忘れん坊の外部記憶域

興味を持ったことについて書き散らしています。

規範意識の変化とコミュニティとの関係性

 ちょっとした思考実験として、道徳や倫理のアップデートに関する思索をしてみます。

 

 「ポリティカル・コレクトネス」「文化盗用」「Woke」「ルッキズム」など様々な新しいアップデートされた規範が日本に限らず世界中のSNSで謳われています。「人々はこれら最新の倫理や道徳に従い規範意識をアップデートすべきだ」とする意見は一定以上の勢力を持っていると言えるでしょう。

 令和の日本で「江戸時代はこうだったから」とした理屈が成り立つことは無いのと同様に、倫理や道徳は時代性を持つものであり、規範の更新は必然的で不可欠なものだと私は考えています。

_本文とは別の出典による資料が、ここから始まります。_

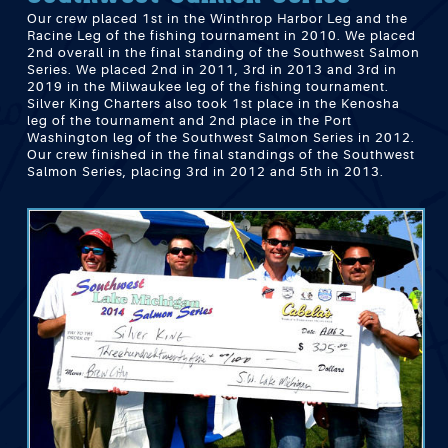
Our crew placed 1st in the Winthrop Harbor Leg and the
Racine Leg of the fishing tournament in 2010. We placed
2nd overall in the final standing of the Southwest Salmon
Series. We placed 2nd in 2011, 3rd in 2013 and 3rd in
2019 in the Milwaukee leg of the fishing tournament.
Silver King Charters also took 1st place in the Kenosha
leg of the tournament and 2nd place in the Port
Washington leg of the Southwest Salmon Series in 2012.
Our crew finished in the final standings of the Southwest
Salmon Series, placing 3rd in 2012 and 5th in 2013.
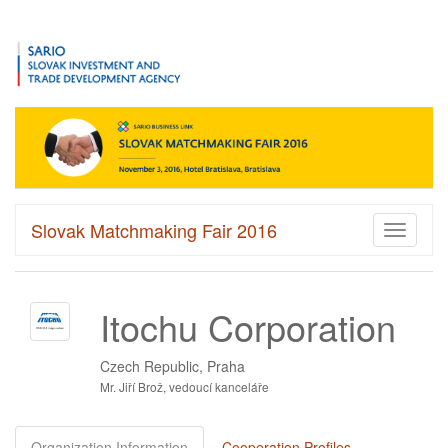
Slovak Matchmaking Fair 2016
Toggle
navigati
Itochu Corporation
Czech Republic, Praha
Mr. Jiří Brož, vedoucí kanceláře
Organization Information
Cooperation Profiles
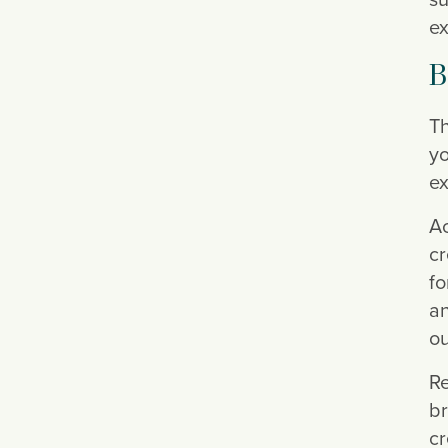
ex
B
Th
yo
ex
Ac
cr
fo
an
ou
Re
br
cr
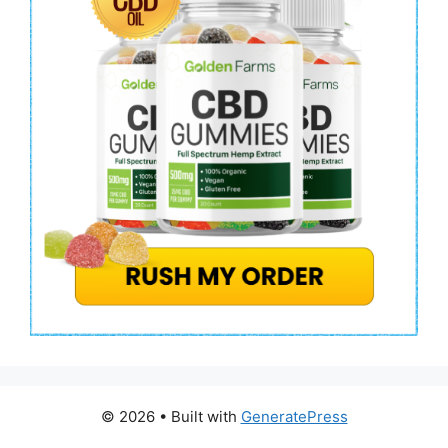
© 2026
• Built with
GeneratePress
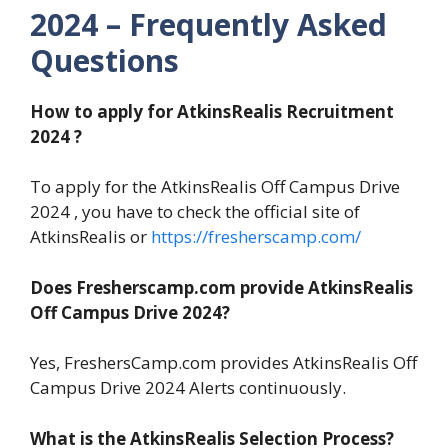
2024 – Frequently Asked
Questions
How to apply for AtkinsRealis Recruitment
2024 ?
To apply for the AtkinsRealis Off Campus Drive
2024 , you have to check the official site of
AtkinsRealis or
https://fresherscamp.com/
Does Fresherscamp.com provide AtkinsRealis
Off Campus Drive 2024?
Yes, FreshersCamp.com provides AtkinsRealis Off
Campus Drive 2024 Alerts continuously.
What is the AtkinsRealis Selection Process?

 ただ、それは必ずしも時代性にのみ依存するものではなく、地域性が残っていることについて私たちはもう少し考慮したほうがいいかもしれません。

 

コミュニケーションのグローバル化と現実との乖離

 現代のコミュニケーションは極めてグローバル化しています。ネットワークによって即座に通信が可能になった今では地球の裏側とだってリアルタイムで交信することができますので、もはや地域性など皆無です。

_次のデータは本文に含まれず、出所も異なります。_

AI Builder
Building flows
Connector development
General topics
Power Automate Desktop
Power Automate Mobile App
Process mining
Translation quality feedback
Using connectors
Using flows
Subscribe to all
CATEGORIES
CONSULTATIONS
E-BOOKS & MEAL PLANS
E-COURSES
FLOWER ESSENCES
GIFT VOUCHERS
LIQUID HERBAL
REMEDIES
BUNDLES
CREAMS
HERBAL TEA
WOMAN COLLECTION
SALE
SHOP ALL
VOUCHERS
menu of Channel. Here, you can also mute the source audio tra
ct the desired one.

 それに対して各地域の道徳や倫理といった規範は未だグローバル化を果たしていません。それぞれの国で異なる規範を用いているばかりか、ひとつの国の中でも様々な社会的分断が存在しており、未だ規範の統一は為されていないのが現実です。

 異なる宗教・異なる文化・異なる土地、様々な異なる点を無視して統一できるほど絶対的な規範を人類はまだ確立できておらず、それぞれのコミュニティが地域性のある規範を有しています。

 

 つまり、コミュニケーションのグローバル化により私たちは垣根を越えて最新の規範を議論することが可能ですが、現実のコミュニティが持つ規範の地域性とは大きな乖離が生じています。

 その乖離を考慮せず、最新の規範が必ずしも全てのコミュニティに即時適用できるわけではない点に無自覚であると、あまり望ましい結果には至れないのではないかと考えます。

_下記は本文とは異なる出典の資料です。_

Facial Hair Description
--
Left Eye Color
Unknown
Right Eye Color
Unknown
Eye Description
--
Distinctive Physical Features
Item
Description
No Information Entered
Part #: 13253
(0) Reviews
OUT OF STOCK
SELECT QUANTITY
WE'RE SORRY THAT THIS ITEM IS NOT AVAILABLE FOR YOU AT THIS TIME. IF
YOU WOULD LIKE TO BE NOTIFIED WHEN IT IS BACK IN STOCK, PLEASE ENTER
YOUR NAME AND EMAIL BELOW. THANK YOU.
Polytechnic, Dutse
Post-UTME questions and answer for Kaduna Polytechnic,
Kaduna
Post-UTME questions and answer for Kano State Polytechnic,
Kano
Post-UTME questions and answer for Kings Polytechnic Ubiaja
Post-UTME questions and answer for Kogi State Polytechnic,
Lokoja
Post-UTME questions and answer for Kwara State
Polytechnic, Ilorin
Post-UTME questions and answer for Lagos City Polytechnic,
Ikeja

 変な例ですが、Windows11の修正プログラムがWindows8やMacOSに適用できるわけではない、それを無理やり適用しようとしても上手くいかない、そんなイメージです。

 

規範の統一は現実的か、そして最適解か

 確かに最新の規範は優れているかもしれません。しかし必ずしも最良かどうかは議論の余地がありますし、前述したように異なるコミュニティがそれぞれ異なる規範を持つことを考慮せずに画一的に適用しようとするのは危険です。

 「我々の考える最新の倫理観が最も優れているのだから同様にアップデートしろ」とする意識の内面には過度な権威勾配や権威主義的態度が忍び寄ります。それが高じると「アップデートされた我々は善であり正義である、アップデートしない人々は悪である」まで到達しかねません。規範意識の醸成には宗教的価値観が含まれている以上、そのような安易な善悪の定義は宗教戦争を招くこととなります。

 また、地域性を考慮しないことは多様性を無視する言説になりかねず、全体主義的様相を呈することになり得るものです。「我々の信奉する規範こそが唯一絶対である」となっては、やはり異なる宗派との宗教戦争に至るでしょう。

 さらに言えば、規範のアップデートが生じた際、それに適応できる速度には個人差がある以上、必ずグラデーションが生じます。遅い人を悪と断罪しては、アップデートの度に無意味な争いが生じてしまいます。

 

結言

 規範意識の変化は不可欠であり、それはより良い社会のために必要なことです。

 ただ、個々のコミュニティの規範には地域性がある以上、新たな規範が生じた際にはそれぞれのコミュニティに適合した個別のパッチファイルを作成する必要があります。

 そういった労力を払わずに新たな規範を一律的な押し付けをしようとしても、なかなか上手くいかずに余計な軋轢が生じるのではないかと懸念します。